__WORK TASK__: Give back the whole listing verbatim, printing none of its pictures.

__DATA SUPPLIED__:
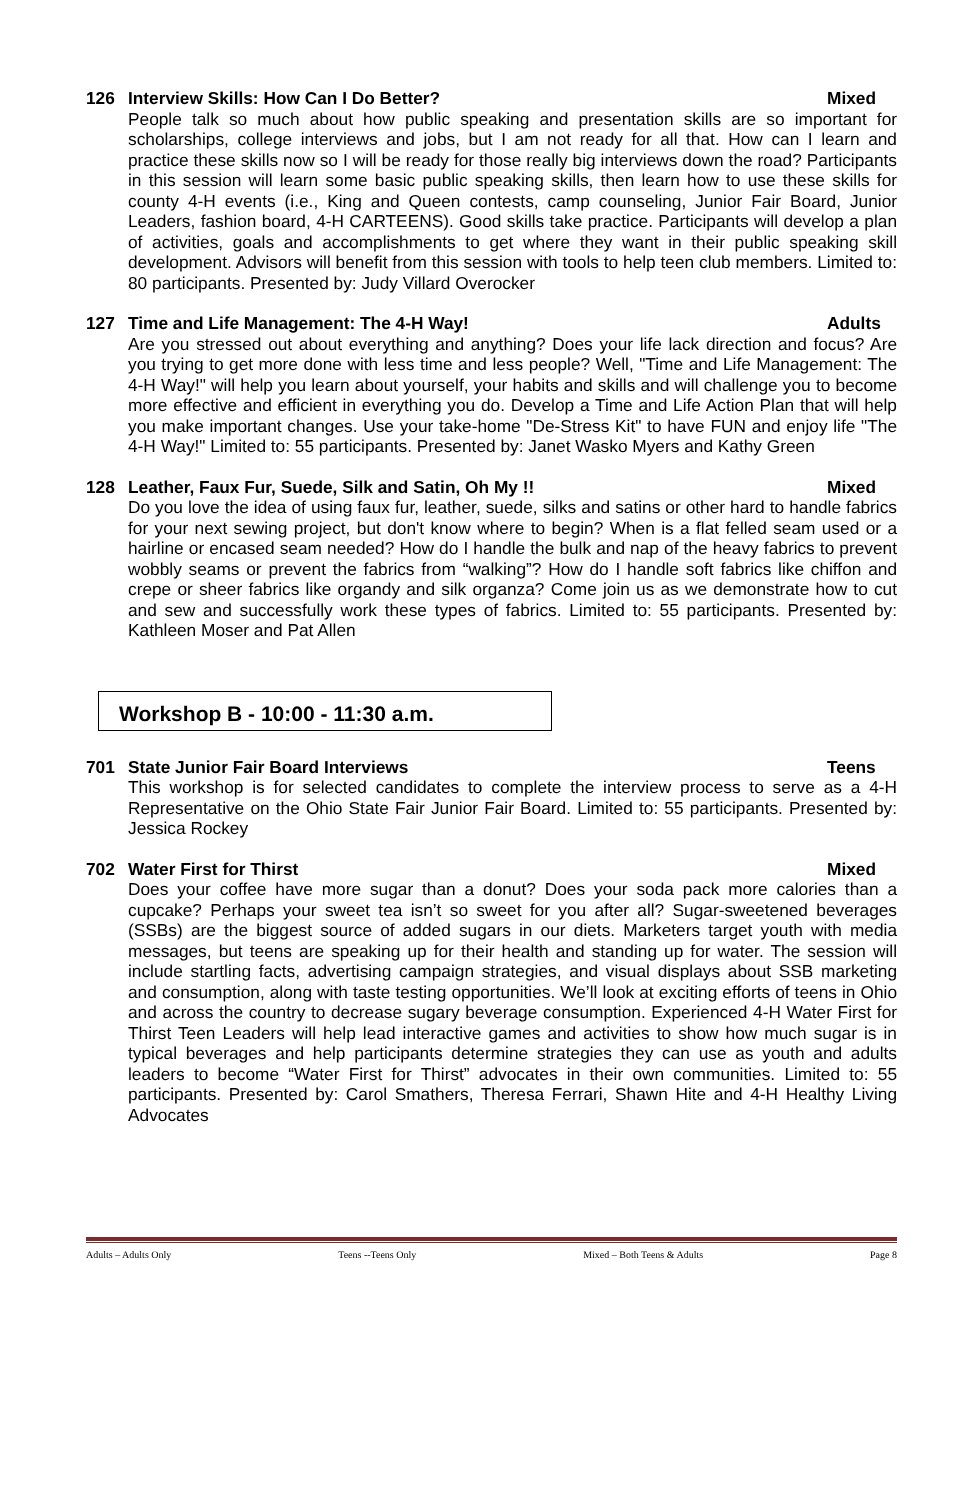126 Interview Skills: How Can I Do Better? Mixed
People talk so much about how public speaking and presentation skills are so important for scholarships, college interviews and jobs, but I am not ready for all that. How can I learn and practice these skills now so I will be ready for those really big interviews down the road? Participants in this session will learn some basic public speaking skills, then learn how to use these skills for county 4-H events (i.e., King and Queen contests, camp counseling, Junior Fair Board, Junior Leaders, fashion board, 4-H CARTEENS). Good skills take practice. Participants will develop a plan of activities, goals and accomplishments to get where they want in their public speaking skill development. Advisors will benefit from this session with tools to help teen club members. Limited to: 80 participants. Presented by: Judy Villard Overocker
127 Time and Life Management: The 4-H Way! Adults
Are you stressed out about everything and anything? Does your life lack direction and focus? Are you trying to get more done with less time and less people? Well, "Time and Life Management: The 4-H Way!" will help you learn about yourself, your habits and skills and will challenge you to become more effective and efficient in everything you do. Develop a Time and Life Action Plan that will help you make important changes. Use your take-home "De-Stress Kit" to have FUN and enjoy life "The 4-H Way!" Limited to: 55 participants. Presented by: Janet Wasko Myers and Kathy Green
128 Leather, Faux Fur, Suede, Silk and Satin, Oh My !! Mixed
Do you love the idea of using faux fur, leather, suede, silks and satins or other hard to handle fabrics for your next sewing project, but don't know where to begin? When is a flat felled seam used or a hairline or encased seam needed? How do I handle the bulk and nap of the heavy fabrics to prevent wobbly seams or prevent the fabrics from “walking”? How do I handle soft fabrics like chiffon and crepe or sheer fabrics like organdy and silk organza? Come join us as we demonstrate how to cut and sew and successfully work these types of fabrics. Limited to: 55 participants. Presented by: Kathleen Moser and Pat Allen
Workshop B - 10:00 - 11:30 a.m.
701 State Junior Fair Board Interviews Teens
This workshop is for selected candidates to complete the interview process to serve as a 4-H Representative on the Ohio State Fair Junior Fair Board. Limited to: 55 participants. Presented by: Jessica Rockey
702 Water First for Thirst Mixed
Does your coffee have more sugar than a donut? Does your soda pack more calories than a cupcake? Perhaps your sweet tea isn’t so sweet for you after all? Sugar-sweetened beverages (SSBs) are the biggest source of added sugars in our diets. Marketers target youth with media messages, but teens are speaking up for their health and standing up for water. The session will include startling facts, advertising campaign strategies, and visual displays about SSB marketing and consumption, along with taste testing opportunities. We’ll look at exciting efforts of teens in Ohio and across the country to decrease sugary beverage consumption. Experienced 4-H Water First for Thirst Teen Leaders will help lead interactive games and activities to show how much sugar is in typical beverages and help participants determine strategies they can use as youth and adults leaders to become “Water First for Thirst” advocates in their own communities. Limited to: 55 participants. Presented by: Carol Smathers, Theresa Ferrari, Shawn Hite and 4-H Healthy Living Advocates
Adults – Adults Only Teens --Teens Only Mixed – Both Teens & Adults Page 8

__RESPONSE AREA__:
126 Interview Skills: How Can I Do Better? Mixed
People talk so much about how public speaking and presentation skills are so important for scholarships, college interviews and jobs, but I am not ready for all that. How can I learn and practice these skills now so I will be ready for those really big interviews down the road? Participants in this session will learn some basic public speaking skills, then learn how to use these skills for county 4-H events (i.e., King and Queen contests, camp counseling, Junior Fair Board, Junior Leaders, fashion board, 4-H CARTEENS). Good skills take practice. Participants will develop a plan of activities, goals and accomplishments to get where they want in their public speaking skill development. Advisors will benefit from this session with tools to help teen club members. Limited to: 80 participants. Presented by: Judy Villard Overocker
127 Time and Life Management: The 4-H Way! Adults
Are you stressed out about everything and anything? Does your life lack direction and focus? Are you trying to get more done with less time and less people? Well, "Time and Life Management: The 4-H Way!" will help you learn about yourself, your habits and skills and will challenge you to become more effective and efficient in everything you do. Develop a Time and Life Action Plan that will help you make important changes. Use your take-home "De-Stress Kit" to have FUN and enjoy life "The 4-H Way!" Limited to: 55 participants. Presented by: Janet Wasko Myers and Kathy Green
128 Leather, Faux Fur, Suede, Silk and Satin, Oh My !! Mixed
Do you love the idea of using faux fur, leather, suede, silks and satins or other hard to handle fabrics for your next sewing project, but don't know where to begin? When is a flat felled seam used or a hairline or encased seam needed? How do I handle the bulk and nap of the heavy fabrics to prevent wobbly seams or prevent the fabrics from “walking”? How do I handle soft fabrics like chiffon and crepe or sheer fabrics like organdy and silk organza? Come join us as we demonstrate how to cut and sew and successfully work these types of fabrics. Limited to: 55 participants. Presented by: Kathleen Moser and Pat Allen
Workshop B - 10:00 - 11:30 a.m.
701 State Junior Fair Board Interviews Teens
This workshop is for selected candidates to complete the interview process to serve as a 4-H Representative on the Ohio State Fair Junior Fair Board. Limited to: 55 participants. Presented by: Jessica Rockey
702 Water First for Thirst Mixed
Does your coffee have more sugar than a donut? Does your soda pack more calories than a cupcake? Perhaps your sweet tea isn’t so sweet for you after all? Sugar-sweetened beverages (SSBs) are the biggest source of added sugars in our diets. Marketers target youth with media messages, but teens are speaking up for their health and standing up for water. The session will include startling facts, advertising campaign strategies, and visual displays about SSB marketing and consumption, along with taste testing opportunities. We’ll look at exciting efforts of teens in Ohio and across the country to decrease sugary beverage consumption. Experienced 4-H Water First for Thirst Teen Leaders will help lead interactive games and activities to show how much sugar is in typical beverages and help participants determine strategies they can use as youth and adults leaders to become “Water First for Thirst” advocates in their own communities. Limited to: 55 participants. Presented by: Carol Smathers, Theresa Ferrari, Shawn Hite and 4-H Healthy Living Advocates
Adults – Adults Only Teens --Teens Only Mixed – Both Teens & Adults Page 8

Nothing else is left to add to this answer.